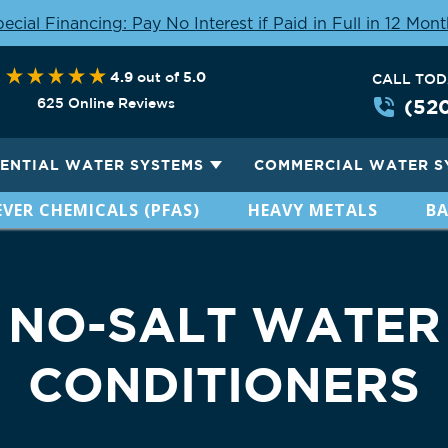
ecial Financing: Pay No Interest if Paid in Full in 12 Mon
4.9
5.0
out of
CALL TO
625 Online Reviews
(52
DENTIAL WATER SYSTEMS
COMMERCIAL WATER S
VER CHEMICALS (PFAS)
HEAVY METALS
BA
NO-SALT WATER
CONDITIONERS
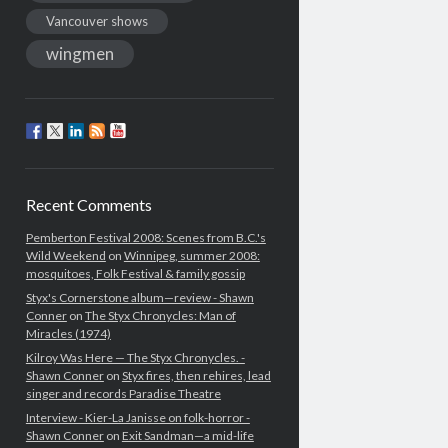
Vancouver shows
wingmen
Recent Comments
Pemberton Festival 2008: Scenes from B.C.'s
Wild Weekend
on
Winnipeg, summer 2008:
mosquitoes, Folk Festival & family gossip
Styx's Cornerstone album—review - Shawn
Conner
on
The Styx Chronycles: Man of
Miracles (1974)
Kilroy Was Here — The Styx Chronycles. -
Shawn Conner
on
Styx fires, then rehires, lead
singer and records Paradise Theatre
Interview - Kier-La Janisse on folk-horror -
Shawn Conner
on
Exit Sandman—a mid-life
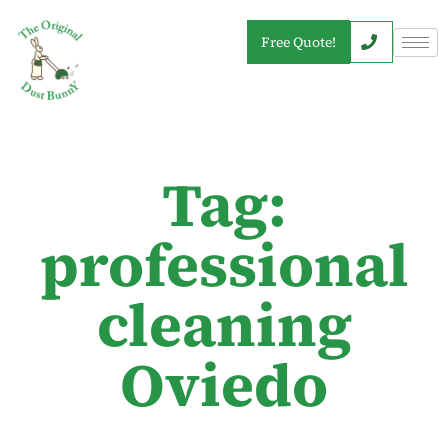
Free Quote!
Tag:
professional
cleaning
Oviedo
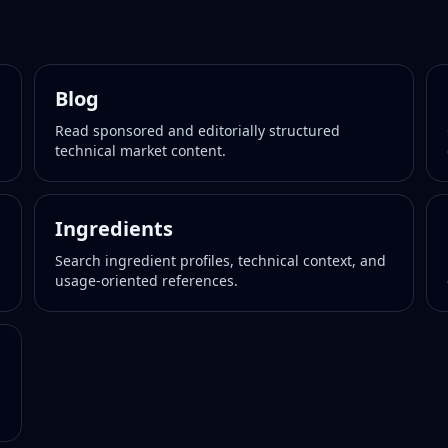
Blog
Read sponsored and editorially structured
technical market content.
Ingredients
Search ingredient profiles, technical context, and
usage-oriented references.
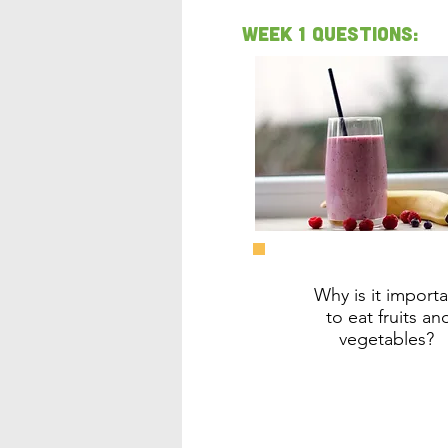
Week 1 Questions:
Why is it importa
to eat fruits an
vegetables?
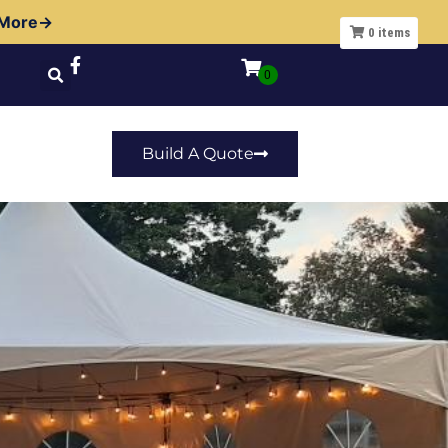
 More→
0
items
Build A Quote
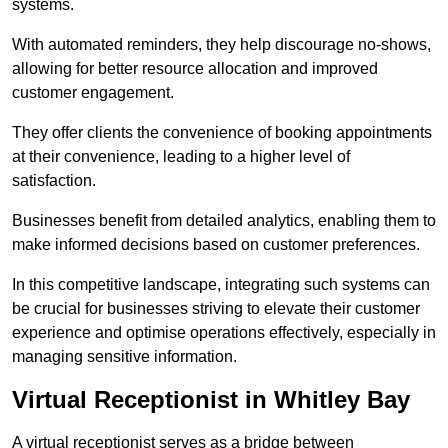
systems.
With automated reminders, they help discourage no-shows,
allowing for better resource allocation and improved
customer engagement.
They offer clients the convenience of booking appointments
at their convenience, leading to a higher level of
satisfaction.
Businesses benefit from detailed analytics, enabling them to
make informed decisions based on customer preferences.
In this competitive landscape, integrating such systems can
be crucial for businesses striving to elevate their customer
experience and optimise operations effectively, especially in
managing sensitive information.
Virtual Receptionist in Whitley Bay
A virtual receptionist serves as a bridge between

------------------------------

Assignment>
Copy nothing except the lines from the one holding "They offer clients" through the last line of the data above, and return them exactly.

Task response>
They offer clients the convenience of booking appointments
at their convenience, leading to a higher level of
satisfaction.
Businesses benefit from detailed analytics, enabling them to
make informed decisions based on customer preferences.
In this competitive landscape, integrating such systems can
be crucial for businesses striving to elevate their customer
experience and optimise operations effectively, especially in
managing sensitive information.
Virtual Receptionist in Whitley Bay
A virtual receptionist serves as a bridge between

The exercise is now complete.